> [MATERIAL SHOWN]:
================
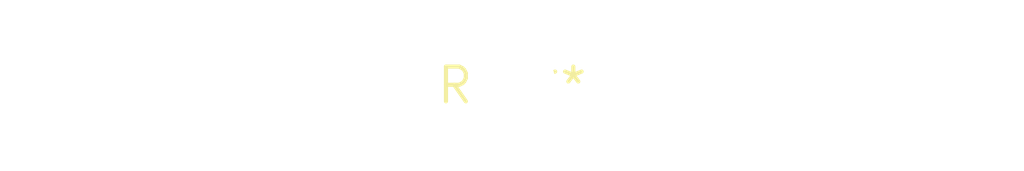
<source format=kicad_pcb>
(kicad_pcb (version 20240108) (generator pcbnew)

  (general
    (thickness 1.6)
  )

  (paper "A4")
  (layers
    (0 "F.Cu" signal)
    (31 "B.Cu" signal)
    (32 "B.Adhes" user "B.Adhesive")
    (33 "F.Adhes" user "F.Adhesive")
    (34 "B.Paste" user)
    (35 "F.Paste" user)
    (36 "B.SilkS" user "B.Silkscreen")
    (37 "F.SilkS" user "F.Silkscreen")
    (38 "B.Mask" user)
    (39 "F.Mask" user)
    (40 "Dwgs.User" user "User.Drawings")
    (41 "Cmts.User" user "User.Comments")
    (42 "Eco1.User" user "User.Eco1")
    (43 "Eco2.User" user "User.Eco2")
    (44 "Edge.Cuts" user)
    (45 "Margin" user)
    (46 "B.CrtYd" user "B.Courtyard")
    (47 "F.CrtYd" user "F.Courtyard")
    (48 "B.Fab" user)
    (49 "F.Fab" user)
    (50 "User.1" user)
    (51 "User.2" user)
    (52 "User.3" user)
    (53 "User.4" user)
    (54 "User.5" user)
    (55 "User.6" user)
    (56 "User.7" user)
    (57 "User.8" user)
    (58 "User.9" user)
  )

  (setup
    (pad_to_mask_clearance 0)
    (pcbplotparams
      (layerselection 0x00010fc_ffffffff)
      (plot_on_all_layers_selection 0x0000000_00000000)
      (disableapertmacros false)
      (usegerberextensions false)
      (usegerberattributes false)
      (usegerberadvancedattributes false)
      (creategerberjobfile false)
      (dashed_line_dash_ratio 12.000000)
      (dashed_line_gap_ratio 3.000000)
      (svgprecision 4)
      (plotframeref false)
      (viasonmask false)
      (mode 1)
      (useauxorigin false)
      (hpglpennumber 1)
      (hpglpenspeed 20)
      (hpglpendiameter 15.000000)
      (dxfpolygonmode false)
      (dxfimperialunits false)
      (dxfusepcbnewfont false)
      (psnegative false)
      (psa4output false)
      (plotreference false)
      (plotvalue false)
      (plotinvisibletext false)
      (sketchpadsonfab false)
      (subtractmaskfromsilk false)
      (outputformat 1)
      (mirror false)
      (drillshape 1)
      (scaleselection 1)
      (outputdirectory "")
    )
  )

  (net 0 "")

  (footprint "MountingHole_3.2mm_M3_ISO7380_Pad" (layer "F.Cu") (at 0 0))

)

</source>
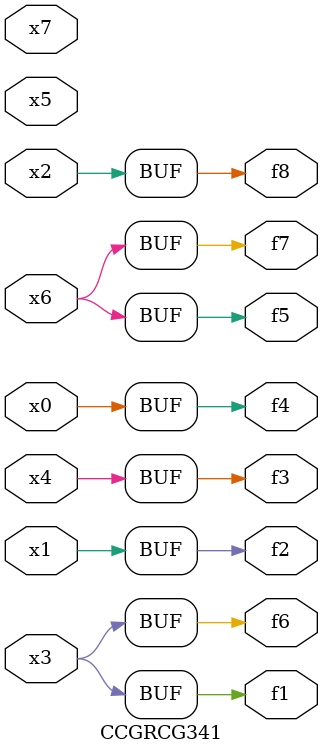
<source format=v>
module CCGRCG341(
	input x0, x1, x2, x3, x4, x5, x6, x7,
	output f1, f2, f3, f4, f5, f6, f7, f8
);
	assign f1 = x3;
	assign f2 = x1;
	assign f3 = x4;
	assign f4 = x0;
	assign f5 = x6;
	assign f6 = x3;
	assign f7 = x6;
	assign f8 = x2;
endmodule

</source>
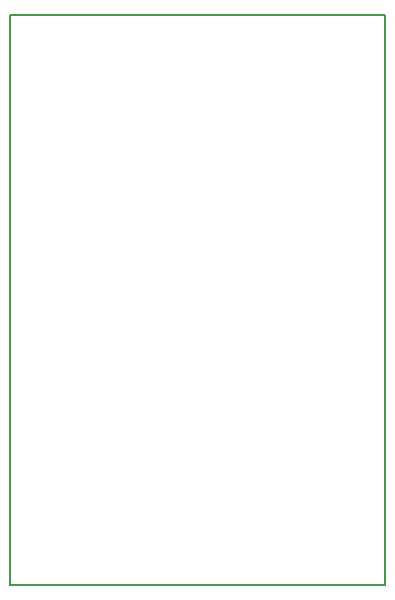
<source format=gbr>
G04 #@! TF.FileFunction,Profile,NP*
%FSLAX46Y46*%
G04 Gerber Fmt 4.6, Leading zero omitted, Abs format (unit mm)*
G04 Created by KiCad (PCBNEW 4.0.7) date Sun Feb  4 20:13:57 2018*
%MOMM*%
%LPD*%
G01*
G04 APERTURE LIST*
%ADD10C,0.100000*%
%ADD11C,0.150000*%
G04 APERTURE END LIST*
D10*
D11*
X189865000Y-137795000D02*
X190500000Y-137795000D01*
X158750000Y-137795000D02*
X189865000Y-137795000D01*
X158750000Y-89535000D02*
X158750000Y-137795000D01*
X190500000Y-89535000D02*
X190500000Y-137795000D01*
X158750000Y-89535000D02*
X190500000Y-89535000D01*
M02*

</source>
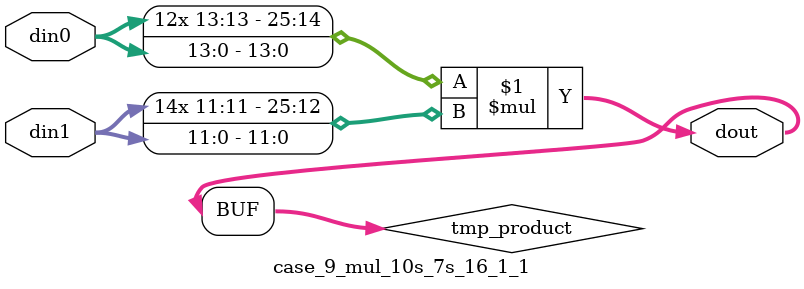
<source format=v>

`timescale 1 ns / 1 ps

 module case_9_mul_10s_7s_16_1_1(din0, din1, dout);
parameter ID = 1;
parameter NUM_STAGE = 0;
parameter din0_WIDTH = 14;
parameter din1_WIDTH = 12;
parameter dout_WIDTH = 26;

input [din0_WIDTH - 1 : 0] din0; 
input [din1_WIDTH - 1 : 0] din1; 
output [dout_WIDTH - 1 : 0] dout;

wire signed [dout_WIDTH - 1 : 0] tmp_product;



























assign tmp_product = $signed(din0) * $signed(din1);








assign dout = tmp_product;





















endmodule

</source>
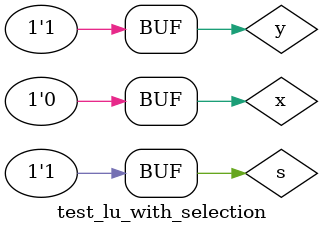
<source format=v>

module lu_with_selection (
  output wire out,
  input wire a,
  input wire b,
  input wire select
);
  // Define local wires
  wire or_result;
  wire nor_result;

  // OR gate
  or OR_gate (
    or_result,
    a,
    b
  );

  // NOR gate
  nor NOR_gate (
    nor_result,
    a,
    b
  );

  // Output selection
  assign out = (select) ? nor_result : or_result;

endmodule // lu_with_selection

// -------------------------
// test_lu_with_selection
// -------------------------
module test_lu_with_selection;
  // Define data
  reg x;
  reg y;
  reg s;
  wire w;

  // Instantiate the LU module
  lu_with_selection lu_mod (
    w,
    x,
    y,
    s
  );

  // Main part
  initial begin : main
    $display("Guia_0702 - Fábio Andrade - 808674");
    $display("Test Logical Unit with Selection");
    $display(" x y s out");
    x = 1'b0; y = 1'b1; s = 1'b0;

    // Project tests for the module
    #1 $monitor("%4b %4b %4b %4b", x, y, s, w);
    #1 s = 1'b1;
  end

endmodule // test_lu_with_selection

</source>
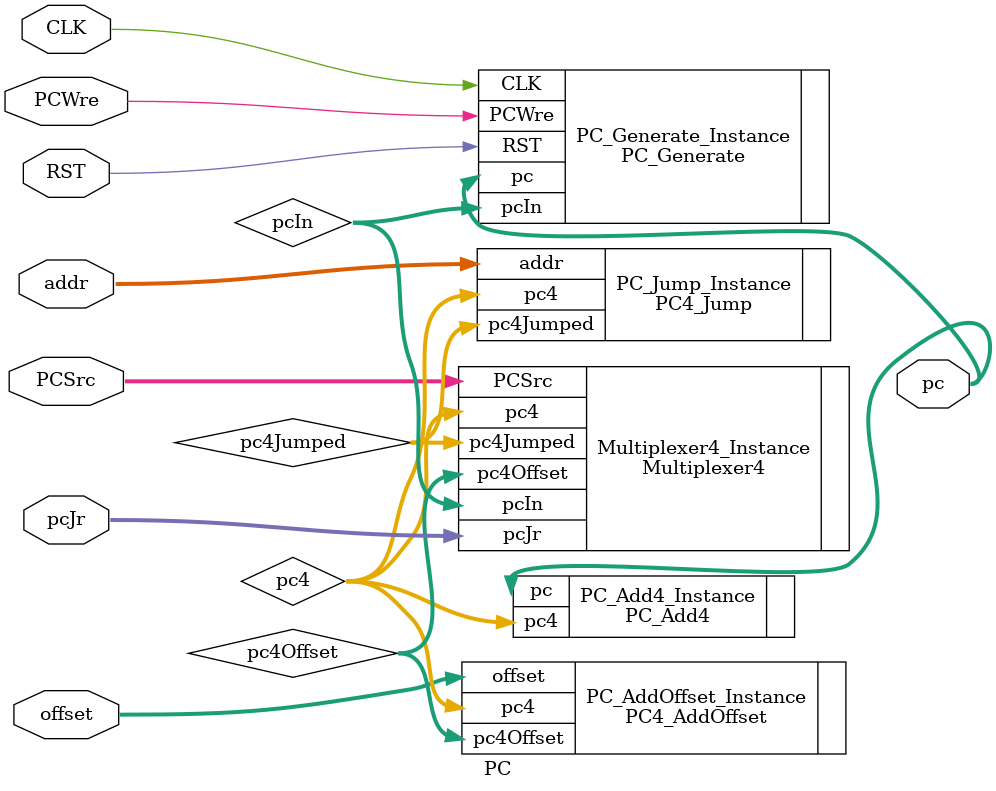
<source format=v>
`timescale 1ns / 1ps

module PC(
    input CLK,
    input RST,
    input PCWre,
    input [1:0]PCSrc,
    input [31:0]pcJr,
    input [25:0]addr,
    input [31:0]offset,
    output [31:0]pc
    );

    wire [31:0]pcIn;
    wire [31:0]pc;
    wire [31:0]pc4;
    wire [31:0]pc4Jumped;
    wire [31:0]pc4Offset;
    //´ËÄ£¿é¸ù¾ÝÓÃÓÚ¸øpc¸³Öµ£¬pc<=pcIn
    PC_Generate PC_Generate_Instance(
        .CLK(CLK),
        .RST(RST),
        .PCWre(PCWre),
        .pcIn(pcIn),
        .pc(pc)
    );
    //´ËÄ£¿éÖ´ÐÐpc+4£¬µÃµ½pcµÄÏÂÒ»ÌõÖ¸ÁîµØÖ·pc4
    PC_Add4 PC_Add4_Instance(
        .pc(pc),
        .pc4(pc4)
    );
    //´ËÄ£¿é¼ÆËãJ¡¢JalµÄÌø×ªpc4µÄÖµ
    PC4_Jump PC_Jump_Instance(
        .pc4(pc4),
        .addr(addr),
        .pc4Jumped(pc4Jumped)
    );
    //´ËÄ£¿é¼ÆËãbeq£¬btlzµÄpc4Æ«ÒÆÖ®ºóµÄÖµ
    PC4_AddOffset PC_AddOffset_Instance(
        .pc4(pc4),
        .offset(offset),
        .pc4Offset(pc4Offset)
    );
    //ËÄÑ¡Ò»Ñ¡ÔñÆ÷Ñ¡ÔñÏÂÒ»ÌõpcÖµ
    Multiplexer4 Multiplexer4_Instance(
        .pc4(pc4),
        .pc4Offset(pc4Offset),
        .pcJr(pcJr),
        .pc4Jumped(pc4Jumped),
        .PCSrc(PCSrc),
        .pcIn(pcIn)
    );
    
endmodule

</source>
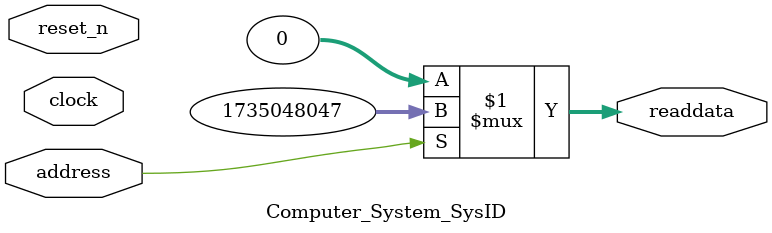
<source format=v>



// synthesis translate_off
`timescale 1ns / 1ps
// synthesis translate_on

// turn off superfluous verilog processor warnings 
// altera message_level Level1 
// altera message_off 10034 10035 10036 10037 10230 10240 10030 

module Computer_System_SysID (
               // inputs:
                address,
                clock,
                reset_n,

               // outputs:
                readdata
             )
;

  output  [ 31: 0] readdata;
  input            address;
  input            clock;
  input            reset_n;

  wire    [ 31: 0] readdata;
  //control_slave, which is an e_avalon_slave
  assign readdata = address ? 1735048047 : 0;

endmodule



</source>
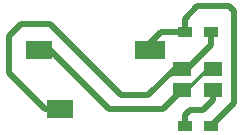
<source format=gbr>
G04 #@! TF.FileFunction,Copper,L1,Top,Signal*
%FSLAX46Y46*%
G04 Gerber Fmt 4.6, Leading zero omitted, Abs format (unit mm)*
G04 Created by KiCad (PCBNEW (after 2015-may-01 BZR unknown)-product) date 2015/08/08 23:04:21*
%MOMM*%
G01*
G04 APERTURE LIST*
%ADD10C,0.100000*%
%ADD11R,1.200000X0.900000*%
%ADD12R,1.600000X1.200000*%
%ADD13R,2.200000X1.500000*%
%ADD14R,2.200000X1.600000*%
%ADD15R,2.500000X1.500000*%
%ADD16C,0.500000*%
%ADD17C,0.300000*%
G04 APERTURE END LIST*
D10*
D11*
X30804940Y-179865020D03*
X33004940Y-179865020D03*
X33004940Y-187866020D03*
X30804940Y-187866020D03*
D12*
X30604940Y-184773140D03*
X33204940Y-184773140D03*
X33204940Y-182973140D03*
X30604940Y-182973140D03*
D13*
X20270040Y-186357900D03*
D14*
X18470040Y-181357900D03*
D15*
X27870040Y-181357900D03*
D16*
X28765500Y-179865020D02*
X30804940Y-179865020D01*
X27870040Y-180760480D02*
X28765500Y-179865020D01*
X27870040Y-181357900D02*
X27870040Y-180760480D01*
X30804940Y-178755220D02*
X31874460Y-177685700D01*
X31874460Y-177685700D02*
X34541460Y-177685700D01*
X34541460Y-177685700D02*
X34983420Y-178127660D01*
X34983420Y-178127660D02*
X34983420Y-185887540D01*
X34983420Y-185887540D02*
X33004940Y-187866020D01*
X30804940Y-179865020D02*
X30804940Y-178755220D01*
X31006620Y-182973140D02*
X30604940Y-182973140D01*
X33004940Y-180974820D02*
X31006620Y-182973140D01*
X33004940Y-179865020D02*
X33004940Y-180974820D01*
X30604940Y-182973140D02*
X29955060Y-182973140D01*
X15908020Y-183324500D02*
X18941420Y-186357900D01*
X18941420Y-186357900D02*
X20270040Y-186357900D01*
X29955060Y-182973140D02*
X27693620Y-185234580D01*
X15908020Y-180215540D02*
X15908020Y-182877460D01*
X16924020Y-179199540D02*
X15908020Y-180215540D01*
X19403060Y-179199540D02*
X16924020Y-179199540D01*
X25438100Y-185234580D02*
X19403060Y-179199540D01*
X27693620Y-185234580D02*
X25438100Y-185234580D01*
X15908020Y-182877460D02*
X15908020Y-183324500D01*
X33204940Y-185644000D02*
X32377380Y-186471560D01*
X32377380Y-186471560D02*
X31236920Y-186471560D01*
X31236920Y-186471560D02*
X30804940Y-186903540D01*
X30804940Y-186903540D02*
X30804940Y-187866020D01*
X33204940Y-184773140D02*
X33204940Y-185644000D01*
X31007480Y-184773140D02*
X30604940Y-184773140D01*
D17*
X32807480Y-182973140D02*
X31007480Y-184773140D01*
D16*
X33204940Y-182973140D02*
X32807480Y-182973140D01*
X19392260Y-181357900D02*
X18470040Y-181357900D01*
X24462740Y-186392820D02*
X28985260Y-186392820D01*
X30604940Y-184773140D02*
X28985260Y-186392820D01*
X24427180Y-186392820D02*
X19392260Y-181357900D01*
X24462740Y-186392820D02*
X24427180Y-186392820D01*
M02*

</source>
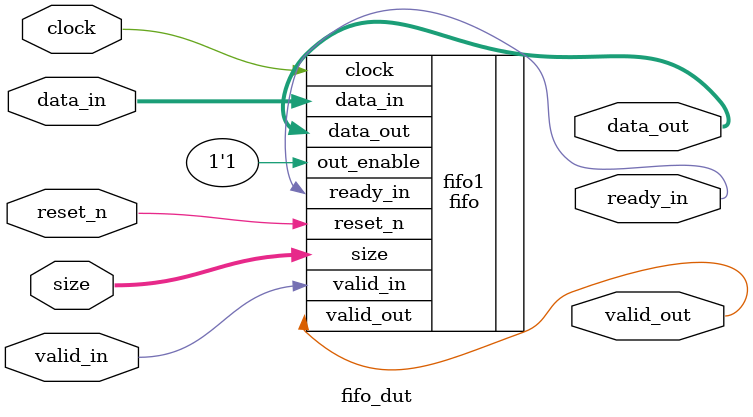
<source format=v>
`timescale 1ns / 1ps


// Author:
// Date: 2019/10/26
// Version: v1.0
// Module Name: fifo-dut
// Project Name: SystemVerilog Lab1

//*******************************************************************


module fifo_dut(clock,
                reset_n,
                valid_in,
                size,
                data_in,
                valid_out,
                ready_in,
                data_out);

    input           clock;
    input           reset_n;
    input           valid_in; //reset_n valid
    input [1:0]     size;
    input [63:0]    data_in;
    output          valid_out,ready_in;   
    output[31:0]    data_out;

//**************Please add your code below ****************************

// Instance FIFO module
fifo #(.FIFO_SIZE(256)) 
     fifo1(.clock(clock),
           .reset_n(reset_n),
           .valid_in(valid_in),
           .out_enable(1'b1),
           .size(size),
           .data_in(data_in),
           .valid_out(valid_out),
           .ready_in(ready_in),
           .data_out(data_out));

endmodule
</source>
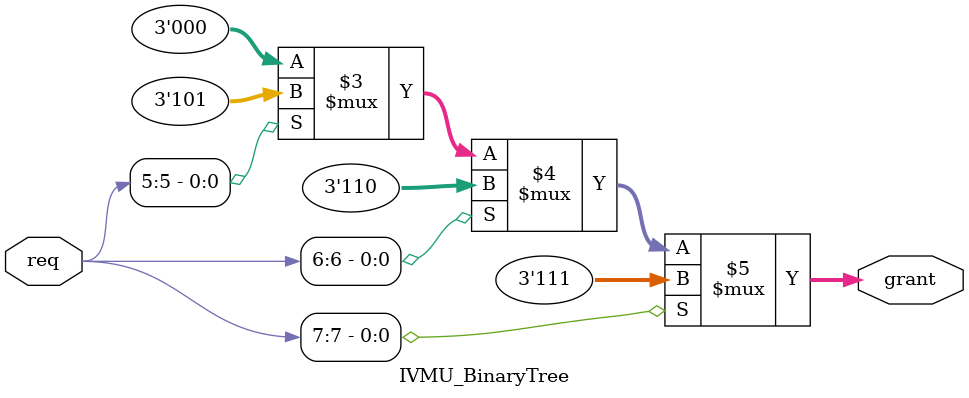
<source format=sv>
module IVMU_BinaryTree #(parameter W=8) (
    input [W-1:0] req,
    output [2:0] grant
);
wire [3:0] l1 = req[7:4] | req[3:0];
wire [1:0] l2 = l1[3:2] | l1[1:0];
assign grant = req[7] ? 3'h7 : 
              req[6] ? 3'h6 : 
              req[5] ? 3'h5 : 3'h0;
endmodule

</source>
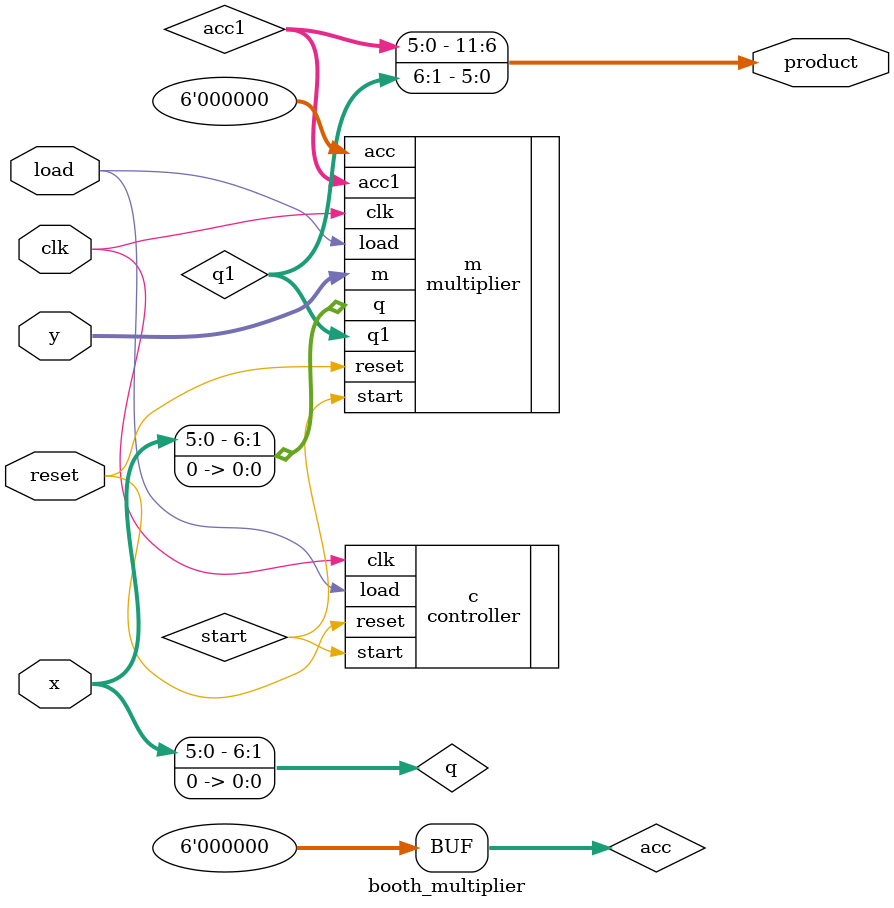
<source format=v>
`timescale 1ns / 1ps
module booth_multiplier(input [5:0] x, input [5:0] y, 
output [11:0] product, input clk, input reset, input load
    );
	wire [5:0] acc;
	wire[6:0] q;
	wire [5:0] acc1;
	wire[6:0] q1;
	assign acc = 6'b000000;
	assign q = {x,1'b0};
	controller c(.load(load),.clk(clk),.reset(reset),.start(start));
	multiplier m(.load(load),.start(start),.reset(reset),.acc(acc),.q(q),.m(y),.clk(clk), .acc1(acc1), .q1(q1));
	assign product = {acc1,q1[6:1]};
	

endmodule

</source>
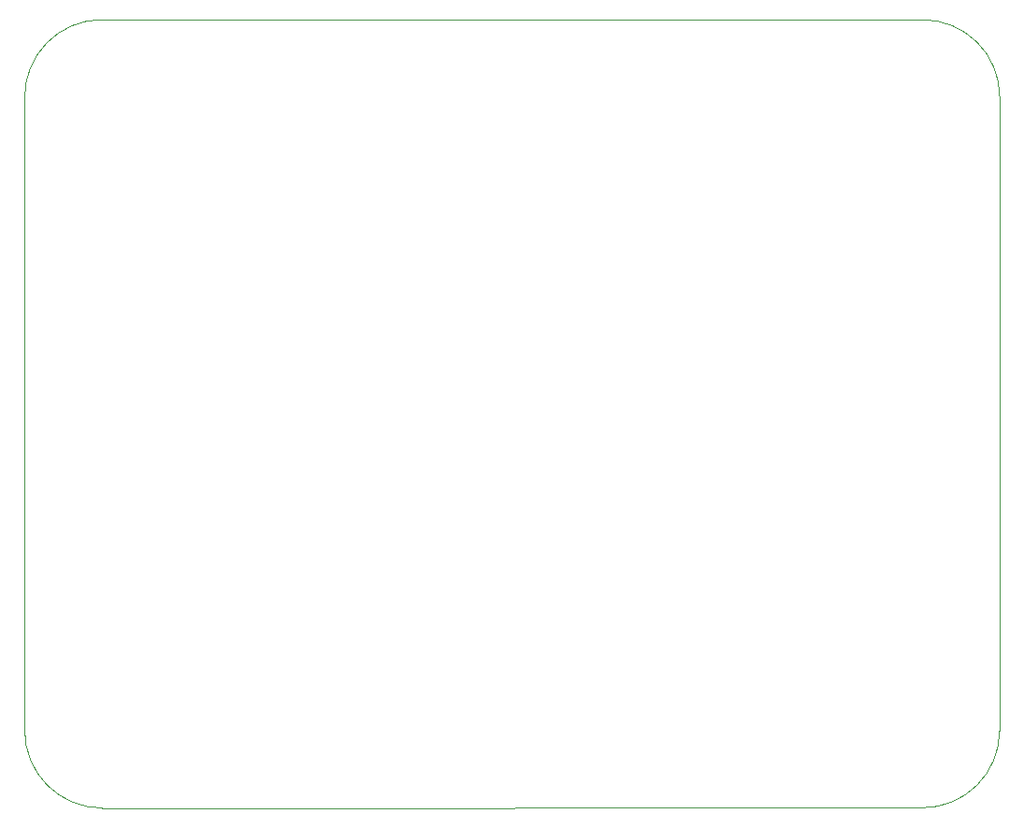
<source format=gbr>
%TF.GenerationSoftware,KiCad,Pcbnew,9.0.2-9.0.2-0~ubuntu24.04.1*%
%TF.CreationDate,2025-07-07T13:30:36-04:00*%
%TF.ProjectId,Transfer_G2RL,5472616e-7366-4657-925f-4732524c2e6b,rev?*%
%TF.SameCoordinates,Original*%
%TF.FileFunction,Profile,NP*%
%FSLAX46Y46*%
G04 Gerber Fmt 4.6, Leading zero omitted, Abs format (unit mm)*
G04 Created by KiCad (PCBNEW 9.0.2-9.0.2-0~ubuntu24.04.1) date 2025-07-07 13:30:36*
%MOMM*%
%LPD*%
G01*
G04 APERTURE LIST*
%TA.AperFunction,Profile*%
%ADD10C,0.050000*%
%TD*%
G04 APERTURE END LIST*
D10*
X174345082Y-64335486D02*
G75*
G02*
X181345084Y-71335488I0J-7000002D01*
G01*
X93061143Y-71465813D02*
G75*
G02*
X100050082Y-64328339I7005703J130574D01*
G01*
X100066846Y-135753713D02*
G75*
G02*
X93065082Y-128740034I0J7001774D01*
G01*
X100050968Y-64328335D02*
X174345082Y-64337322D01*
X93065082Y-128740034D02*
X93065082Y-71465739D01*
X181329762Y-128751939D02*
G75*
G02*
X174345082Y-135736619I-6984680J0D01*
G01*
X174345082Y-135736561D02*
X100066846Y-135753713D01*
X181345084Y-71335489D02*
X181330082Y-128746289D01*
M02*

</source>
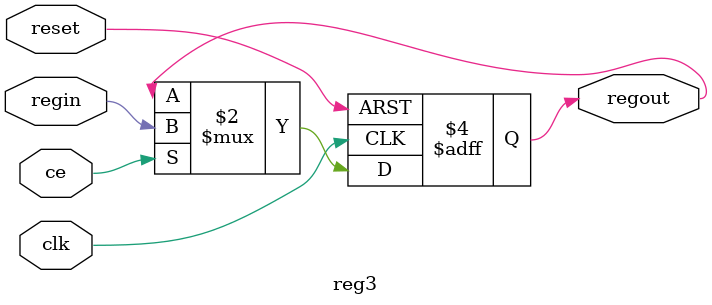
<source format=v>
`timescale 1ns / 1ps
module reg3( clk, reset, ce, regin, regout);
    input clk, reset, ce;
	 input  regin;
    output reg  regout;
	 
   always @(posedge clk or posedge reset)
		if (reset) begin
			regout <= 1'b0;
		end else if (ce) begin
			regout <= regin;
		end

endmodule

</source>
================
> [EXERCISE DETAILS]:
Your answer should be the lines from the first record down to the line containing "(svgprecision 4)", restated exactly, with no pictures.

> [RESPONSE AREA]:
<source format=kicad_pcb>
(kicad_pcb (version 20240108) (generator pcbnew)

  (general
    (thickness 1.6)
  )

  (paper "A4")
  (layers
    (0 "F.Cu" signal)
    (31 "B.Cu" signal)
    (32 "B.Adhes" user "B.Adhesive")
    (33 "F.Adhes" user "F.Adhesive")
    (34 "B.Paste" user)
    (35 "F.Paste" user)
    (36 "B.SilkS" user "B.Silkscreen")
    (37 "F.SilkS" user "F.Silkscreen")
    (38 "B.Mask" user)
    (39 "F.Mask" user)
    (40 "Dwgs.User" user "User.Drawings")
    (41 "Cmts.User" user "User.Comments")
    (42 "Eco1.User" user "User.Eco1")
    (43 "Eco2.User" user "User.Eco2")
    (44 "Edge.Cuts" user)
    (45 "Margin" user)
    (46 "B.CrtYd" user "B.Courtyard")
    (47 "F.CrtYd" user "F.Courtyard")
    (48 "B.Fab" user)
    (49 "F.Fab" user)
    (50 "User.1" user)
    (51 "User.2" user)
    (52 "User.3" user)
    (53 "User.4" user)
    (54 "User.5" user)
    (55 "User.6" user)
    (56 "User.7" user)
    (57 "User.8" user)
    (58 "User.9" user)
  )

  (setup
    (pad_to_mask_clearance 0)
    (pcbplotparams
      (layerselection 0x00010fc_ffffffff)
      (plot_on_all_layers_selection 0x0000000_00000000)
      (disableapertmacros false)
      (usegerberextensions false)
      (usegerberattributes false)
      (usegerberadvancedattributes false)
      (creategerberjobfile false)
      (dashed_line_dash_ratio 12.000000)
      (dashed_line_gap_ratio 3.000000)
      (svgprecision 4)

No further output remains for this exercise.